Dean Goulburn, in his work on the cathedral, points out that it was the cultus of the Blessed Virgin, which gathered strength all over Europe during the twelfth and thirteenth centuries, that led to the erection of such sumptuous chapels as this thirteenth-century Lady Chapel of Norwich must have been. When the theological reaction followed, they fell into disuse and neglect, and their final ruin followed when it was found cheaper to pull them down than keep them in repair.
The beautiful proportion of the entrance arches still remaining, the archivolt enriched with the "dog-tooth" moulding—the only example of this particular ornament at Norwich—gives one an idea of what the chapel may have been like.
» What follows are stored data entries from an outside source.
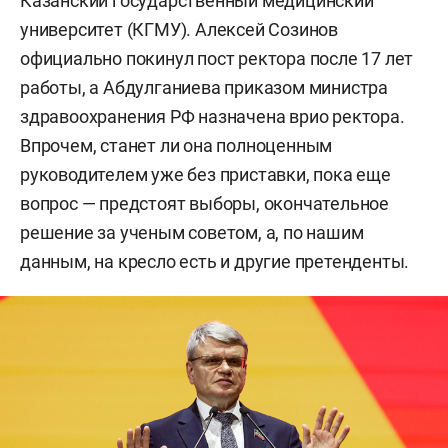
Казанский государственный медицинский
университет (КГМУ). Алексей Созинов
официально покинул пост ректора после 17 лет
работы, а Абдулганиева приказом министра
здравоохранения РФ назначена врио ректора.
Впрочем, станет ли она полноценным
руководителем уже без приставки, пока еще
вопрос — предстоят выборы, окончательное
решение за ученым советом, а, по нашим
данным, на кресло есть и другие претенденты.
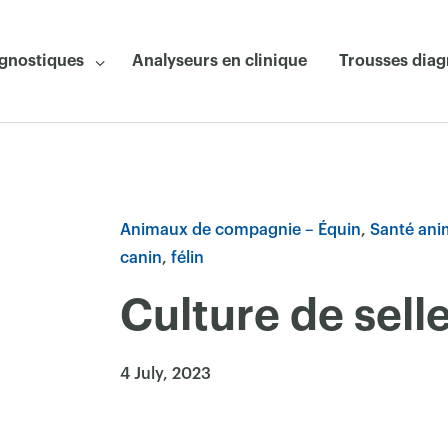
agnostiques
Analyseurs en clinique
Trousses diag
Animaux de compagnie – Équin
Santé ani
canin
félin
Culture de sell
4 July, 2023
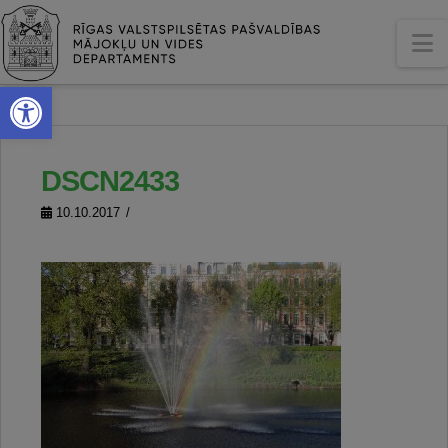
N
Open toolbar
DSCN2433
10.10.2017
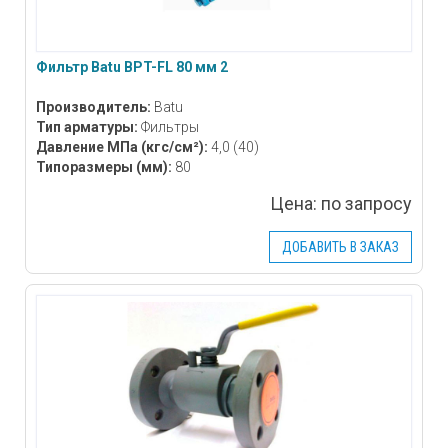
Фильтр Batu BPT-FL 80 мм 2
Производитель:
Batu
Тип арматуры:
Фильтры
Давление МПа
(кгс/см²)
:
4,0 (40)
Типоразмеры
(мм)
:
80
Цена:
по запросу
ДОБАВИТЬ В ЗАКАЗ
During the recent works of reparation in the choir, pieces of stone were found with the "dog-tooth" built inwards: evidently the stone from the pulled down chapel had been used by the masons for the repair of the fabric.
St. Luke's Chapel, on the south side of the apse corresponding with the Jesus Chapel on the north, was formerly the chapel of the prior. It is now used as the parish church of St. Mary in the Marsh. It has been much restored, and the Decorated windows shown in Britton's view of the east end of the cathedral were replaced early in the sixties, by what the restorer would no doubt have called Norman.